Diabetic Diarrhea: Before you’re all like, “Eww, gross,” get over it… everyone poops. I went looking for more information about this for the sake of writing this, and came across this article from Clinical Diabetes, co-written by one of our favorite endocrinologists, Dr. Steven Edelman. According to the article, diabetic diarrhea affects up to 22% of patients with longstanding diabetes. Diabetic diarrhea hasn’t plagued me like it did when my BG’s were out of control, but I still occasionally have an issue with it. The doctor who initially diagnosed me with it when I was about 25 told me it was related to autonomic neuropathy, so basically, the nerves in my lower digestive tract have been damaged. I’ve had it so bad that I couldn’t leave the house because over-the-counter meds weren’t doing the trick. Thankfully, it hasn’t lasted long enough for me to feel the need to get prescription medication, or seek care from a specialist. It’s been a mild disruption to my life on occasion, it’s embarrassing, it makes me feel awful, it causes anxiety, and it’s a reminder that as much as I try to manage diabetes, sometimes diabetes grabs the steering wheel and takes me for a vicious ride.

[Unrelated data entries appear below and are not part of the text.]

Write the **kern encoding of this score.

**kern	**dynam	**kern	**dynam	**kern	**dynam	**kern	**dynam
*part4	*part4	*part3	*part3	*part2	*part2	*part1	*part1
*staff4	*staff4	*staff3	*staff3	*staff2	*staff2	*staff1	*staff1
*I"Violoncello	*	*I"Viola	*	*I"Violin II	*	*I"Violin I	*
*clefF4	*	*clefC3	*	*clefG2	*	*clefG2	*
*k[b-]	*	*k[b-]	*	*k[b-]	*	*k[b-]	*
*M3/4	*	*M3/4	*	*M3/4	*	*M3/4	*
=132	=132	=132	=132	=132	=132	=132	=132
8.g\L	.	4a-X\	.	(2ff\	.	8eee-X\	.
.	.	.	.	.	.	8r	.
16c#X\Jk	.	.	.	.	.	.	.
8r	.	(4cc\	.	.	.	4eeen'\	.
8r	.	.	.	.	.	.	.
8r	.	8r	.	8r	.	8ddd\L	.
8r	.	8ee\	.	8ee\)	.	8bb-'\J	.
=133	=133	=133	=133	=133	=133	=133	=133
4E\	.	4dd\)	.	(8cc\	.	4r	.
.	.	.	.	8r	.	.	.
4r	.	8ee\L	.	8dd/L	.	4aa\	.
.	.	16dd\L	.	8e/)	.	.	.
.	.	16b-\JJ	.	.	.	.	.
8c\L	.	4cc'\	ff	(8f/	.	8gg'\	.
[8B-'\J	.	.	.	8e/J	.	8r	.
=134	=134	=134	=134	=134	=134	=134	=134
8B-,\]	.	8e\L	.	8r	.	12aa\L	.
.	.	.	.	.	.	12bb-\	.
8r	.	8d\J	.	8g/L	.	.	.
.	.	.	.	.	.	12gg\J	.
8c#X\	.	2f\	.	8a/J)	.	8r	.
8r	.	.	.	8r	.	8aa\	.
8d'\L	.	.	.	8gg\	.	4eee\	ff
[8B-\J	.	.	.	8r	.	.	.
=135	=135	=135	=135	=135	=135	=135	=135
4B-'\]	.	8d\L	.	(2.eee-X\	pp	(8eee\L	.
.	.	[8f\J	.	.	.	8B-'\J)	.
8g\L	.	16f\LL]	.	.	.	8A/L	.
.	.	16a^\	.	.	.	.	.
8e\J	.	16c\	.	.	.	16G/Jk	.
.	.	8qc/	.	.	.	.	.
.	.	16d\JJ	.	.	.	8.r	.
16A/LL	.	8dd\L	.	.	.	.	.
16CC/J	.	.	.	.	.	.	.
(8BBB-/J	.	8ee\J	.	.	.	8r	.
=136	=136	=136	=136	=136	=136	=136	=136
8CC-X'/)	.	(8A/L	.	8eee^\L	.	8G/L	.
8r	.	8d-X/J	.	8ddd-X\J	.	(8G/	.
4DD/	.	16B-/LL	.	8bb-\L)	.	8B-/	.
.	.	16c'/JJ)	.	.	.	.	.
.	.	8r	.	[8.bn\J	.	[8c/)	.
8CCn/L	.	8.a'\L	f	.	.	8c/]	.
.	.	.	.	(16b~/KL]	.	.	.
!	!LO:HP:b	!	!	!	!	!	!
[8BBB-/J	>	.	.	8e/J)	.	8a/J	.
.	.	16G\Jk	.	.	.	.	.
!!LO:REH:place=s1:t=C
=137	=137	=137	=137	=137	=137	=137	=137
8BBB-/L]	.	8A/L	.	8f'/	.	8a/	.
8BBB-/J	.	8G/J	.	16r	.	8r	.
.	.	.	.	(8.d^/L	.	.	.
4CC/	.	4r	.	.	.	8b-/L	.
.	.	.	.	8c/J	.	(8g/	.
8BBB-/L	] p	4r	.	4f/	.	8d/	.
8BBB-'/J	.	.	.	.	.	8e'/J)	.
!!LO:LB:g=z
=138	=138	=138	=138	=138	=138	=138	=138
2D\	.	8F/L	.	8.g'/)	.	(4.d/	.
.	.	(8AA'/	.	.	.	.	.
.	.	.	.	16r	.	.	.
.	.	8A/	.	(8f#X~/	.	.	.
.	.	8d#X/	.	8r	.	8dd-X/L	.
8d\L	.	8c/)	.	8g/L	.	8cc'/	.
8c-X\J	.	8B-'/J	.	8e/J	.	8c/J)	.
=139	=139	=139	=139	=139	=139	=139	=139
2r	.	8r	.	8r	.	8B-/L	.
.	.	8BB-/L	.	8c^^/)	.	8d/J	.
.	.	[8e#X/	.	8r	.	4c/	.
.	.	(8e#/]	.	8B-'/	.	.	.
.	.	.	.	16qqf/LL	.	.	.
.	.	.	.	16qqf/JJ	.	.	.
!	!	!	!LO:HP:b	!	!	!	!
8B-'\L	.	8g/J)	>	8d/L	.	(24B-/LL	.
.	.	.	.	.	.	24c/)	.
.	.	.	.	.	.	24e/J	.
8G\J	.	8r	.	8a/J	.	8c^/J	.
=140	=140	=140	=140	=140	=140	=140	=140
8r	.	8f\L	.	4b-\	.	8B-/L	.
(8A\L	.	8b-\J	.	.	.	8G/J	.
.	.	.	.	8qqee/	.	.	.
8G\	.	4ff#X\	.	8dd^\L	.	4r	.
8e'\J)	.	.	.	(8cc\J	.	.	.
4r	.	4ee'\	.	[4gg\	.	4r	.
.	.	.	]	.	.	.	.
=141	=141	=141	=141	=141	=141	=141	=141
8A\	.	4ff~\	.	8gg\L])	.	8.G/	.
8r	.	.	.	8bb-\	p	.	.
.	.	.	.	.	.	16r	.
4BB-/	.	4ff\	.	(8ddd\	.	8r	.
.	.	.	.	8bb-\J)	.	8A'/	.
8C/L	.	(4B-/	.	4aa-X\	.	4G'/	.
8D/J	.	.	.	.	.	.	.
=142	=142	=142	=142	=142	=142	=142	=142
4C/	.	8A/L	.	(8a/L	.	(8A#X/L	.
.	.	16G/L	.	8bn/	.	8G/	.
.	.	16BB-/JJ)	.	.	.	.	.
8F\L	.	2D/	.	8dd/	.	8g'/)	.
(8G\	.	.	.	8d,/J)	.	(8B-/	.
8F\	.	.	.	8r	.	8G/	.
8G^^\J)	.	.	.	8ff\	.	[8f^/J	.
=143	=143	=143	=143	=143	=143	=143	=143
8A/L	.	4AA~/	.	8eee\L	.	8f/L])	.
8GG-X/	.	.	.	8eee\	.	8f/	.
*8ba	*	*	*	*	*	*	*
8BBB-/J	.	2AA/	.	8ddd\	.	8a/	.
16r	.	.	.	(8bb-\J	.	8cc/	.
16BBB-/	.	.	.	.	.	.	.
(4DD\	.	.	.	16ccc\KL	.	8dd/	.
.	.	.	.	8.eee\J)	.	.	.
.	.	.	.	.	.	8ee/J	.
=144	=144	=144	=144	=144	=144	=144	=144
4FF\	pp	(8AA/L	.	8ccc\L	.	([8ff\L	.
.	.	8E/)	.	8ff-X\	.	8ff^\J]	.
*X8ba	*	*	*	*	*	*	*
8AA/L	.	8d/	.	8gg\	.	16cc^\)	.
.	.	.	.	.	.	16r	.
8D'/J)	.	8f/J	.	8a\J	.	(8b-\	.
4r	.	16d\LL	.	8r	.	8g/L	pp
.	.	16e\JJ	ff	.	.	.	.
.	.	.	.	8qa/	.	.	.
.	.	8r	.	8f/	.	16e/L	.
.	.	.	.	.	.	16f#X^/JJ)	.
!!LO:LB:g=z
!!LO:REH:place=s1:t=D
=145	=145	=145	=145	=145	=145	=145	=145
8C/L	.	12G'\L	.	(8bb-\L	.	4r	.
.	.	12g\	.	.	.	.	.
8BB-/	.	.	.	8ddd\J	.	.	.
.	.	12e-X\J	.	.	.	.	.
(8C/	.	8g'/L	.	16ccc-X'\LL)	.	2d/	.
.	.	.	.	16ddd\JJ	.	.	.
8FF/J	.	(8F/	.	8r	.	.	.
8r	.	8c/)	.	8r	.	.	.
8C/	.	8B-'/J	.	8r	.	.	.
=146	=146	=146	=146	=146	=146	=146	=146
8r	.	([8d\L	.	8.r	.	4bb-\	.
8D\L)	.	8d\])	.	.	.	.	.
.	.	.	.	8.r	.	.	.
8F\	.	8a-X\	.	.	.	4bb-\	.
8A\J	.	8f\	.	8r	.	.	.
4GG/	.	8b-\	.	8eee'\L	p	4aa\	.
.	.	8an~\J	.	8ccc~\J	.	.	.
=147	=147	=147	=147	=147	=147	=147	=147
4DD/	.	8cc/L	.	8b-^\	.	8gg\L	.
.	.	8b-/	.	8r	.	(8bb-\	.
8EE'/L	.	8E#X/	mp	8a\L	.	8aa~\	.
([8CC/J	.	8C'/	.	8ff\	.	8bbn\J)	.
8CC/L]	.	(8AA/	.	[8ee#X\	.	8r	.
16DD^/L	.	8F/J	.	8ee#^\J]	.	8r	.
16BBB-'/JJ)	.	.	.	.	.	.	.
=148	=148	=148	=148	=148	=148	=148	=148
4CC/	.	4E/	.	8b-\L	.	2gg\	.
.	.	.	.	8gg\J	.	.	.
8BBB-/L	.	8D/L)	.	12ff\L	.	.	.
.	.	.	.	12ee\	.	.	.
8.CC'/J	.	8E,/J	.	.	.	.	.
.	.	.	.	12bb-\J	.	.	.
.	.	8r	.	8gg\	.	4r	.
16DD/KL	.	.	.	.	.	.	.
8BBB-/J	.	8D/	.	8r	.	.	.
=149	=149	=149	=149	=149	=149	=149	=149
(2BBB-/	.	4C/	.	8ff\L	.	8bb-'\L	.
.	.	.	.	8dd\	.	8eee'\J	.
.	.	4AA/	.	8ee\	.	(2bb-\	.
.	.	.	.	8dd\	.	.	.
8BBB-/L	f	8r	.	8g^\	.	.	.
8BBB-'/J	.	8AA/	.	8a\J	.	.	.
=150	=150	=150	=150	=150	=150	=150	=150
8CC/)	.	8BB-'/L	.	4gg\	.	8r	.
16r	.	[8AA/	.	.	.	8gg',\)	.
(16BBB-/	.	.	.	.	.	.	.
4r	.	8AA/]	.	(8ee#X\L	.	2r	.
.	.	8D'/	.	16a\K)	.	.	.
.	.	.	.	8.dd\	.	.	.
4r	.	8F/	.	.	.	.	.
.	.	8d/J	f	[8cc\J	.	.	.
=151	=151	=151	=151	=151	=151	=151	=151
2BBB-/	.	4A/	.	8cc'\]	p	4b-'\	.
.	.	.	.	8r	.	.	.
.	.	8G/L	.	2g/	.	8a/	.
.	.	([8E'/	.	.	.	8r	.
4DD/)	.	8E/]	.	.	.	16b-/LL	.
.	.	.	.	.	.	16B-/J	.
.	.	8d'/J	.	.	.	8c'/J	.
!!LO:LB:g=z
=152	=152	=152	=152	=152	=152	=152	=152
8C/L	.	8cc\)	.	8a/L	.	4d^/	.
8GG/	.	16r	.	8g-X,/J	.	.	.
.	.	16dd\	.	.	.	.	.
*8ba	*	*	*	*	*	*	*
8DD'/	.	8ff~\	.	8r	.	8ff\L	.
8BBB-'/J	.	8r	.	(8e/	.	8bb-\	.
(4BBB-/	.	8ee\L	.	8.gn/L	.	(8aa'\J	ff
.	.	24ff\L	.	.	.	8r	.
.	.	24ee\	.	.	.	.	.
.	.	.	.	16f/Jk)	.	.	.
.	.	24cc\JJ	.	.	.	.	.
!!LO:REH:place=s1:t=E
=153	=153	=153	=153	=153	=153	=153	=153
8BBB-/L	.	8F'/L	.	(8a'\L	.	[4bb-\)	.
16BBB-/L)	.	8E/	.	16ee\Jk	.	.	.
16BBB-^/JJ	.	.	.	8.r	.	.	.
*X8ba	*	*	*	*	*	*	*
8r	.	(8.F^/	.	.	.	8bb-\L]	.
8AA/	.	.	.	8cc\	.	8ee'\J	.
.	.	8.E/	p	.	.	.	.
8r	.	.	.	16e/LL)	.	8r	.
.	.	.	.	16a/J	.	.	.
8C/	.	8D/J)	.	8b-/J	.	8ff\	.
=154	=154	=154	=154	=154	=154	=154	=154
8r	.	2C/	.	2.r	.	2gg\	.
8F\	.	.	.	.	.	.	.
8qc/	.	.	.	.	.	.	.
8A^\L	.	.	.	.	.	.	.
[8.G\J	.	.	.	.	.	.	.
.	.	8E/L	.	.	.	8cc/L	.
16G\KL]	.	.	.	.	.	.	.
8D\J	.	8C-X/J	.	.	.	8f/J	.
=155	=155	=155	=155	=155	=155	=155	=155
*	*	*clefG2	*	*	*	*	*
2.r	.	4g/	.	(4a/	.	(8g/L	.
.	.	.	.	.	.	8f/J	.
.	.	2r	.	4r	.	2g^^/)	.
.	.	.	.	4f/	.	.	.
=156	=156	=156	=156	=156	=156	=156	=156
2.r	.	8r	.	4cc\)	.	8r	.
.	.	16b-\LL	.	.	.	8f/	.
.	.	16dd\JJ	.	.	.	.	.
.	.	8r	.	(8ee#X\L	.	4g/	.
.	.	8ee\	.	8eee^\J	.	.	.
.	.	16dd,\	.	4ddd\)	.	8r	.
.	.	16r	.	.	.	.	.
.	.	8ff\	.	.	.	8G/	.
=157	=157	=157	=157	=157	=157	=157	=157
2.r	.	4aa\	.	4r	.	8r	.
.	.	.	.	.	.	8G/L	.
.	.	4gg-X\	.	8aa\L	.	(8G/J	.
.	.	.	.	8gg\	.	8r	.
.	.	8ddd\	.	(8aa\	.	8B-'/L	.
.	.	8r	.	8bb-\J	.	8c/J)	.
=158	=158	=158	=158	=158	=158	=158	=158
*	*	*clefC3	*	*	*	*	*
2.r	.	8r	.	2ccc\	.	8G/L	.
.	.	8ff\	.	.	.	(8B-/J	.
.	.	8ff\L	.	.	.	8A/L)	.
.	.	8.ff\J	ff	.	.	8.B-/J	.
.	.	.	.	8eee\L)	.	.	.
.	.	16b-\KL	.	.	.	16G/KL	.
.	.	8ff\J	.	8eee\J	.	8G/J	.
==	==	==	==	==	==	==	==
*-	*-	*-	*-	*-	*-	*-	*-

These problems haven’t been the end of the world. I was treated for retinopathy, but I still have my eyesight. My kidneys aren’t in awesome shape, but they get a passing grade, and my nephrologist continues to tell me she has no reason to think they’re going to tank on me. I have mild peripheral neuropathy, so I’m not about to lose a limb. I sometimes lament the “quality-of-life complications” that I have though. They aren’t disabling like those more serious and life-changing complications can be, but they’ve affected my body image and relationships in various ways over the years. It’s hard to not feel physically and mentally worn out when your bowels are haywire, your vagina is indescribably itchy, and your boobs, the supposedly hot symbol of womanhood, are defective and embarrassing… as if I need my womanhood further insulted. If you live with this disease long enough though, this is the kind of shit, no pun intended, that you have to man up and manage. Most of the time, I don’t think about it, but there are moments when these problems recur or make themselves evident in some way, which translates into moments of hating this disease, hating my uncooperative body, and hating myself… and that’s what people need to know about life with diabetes.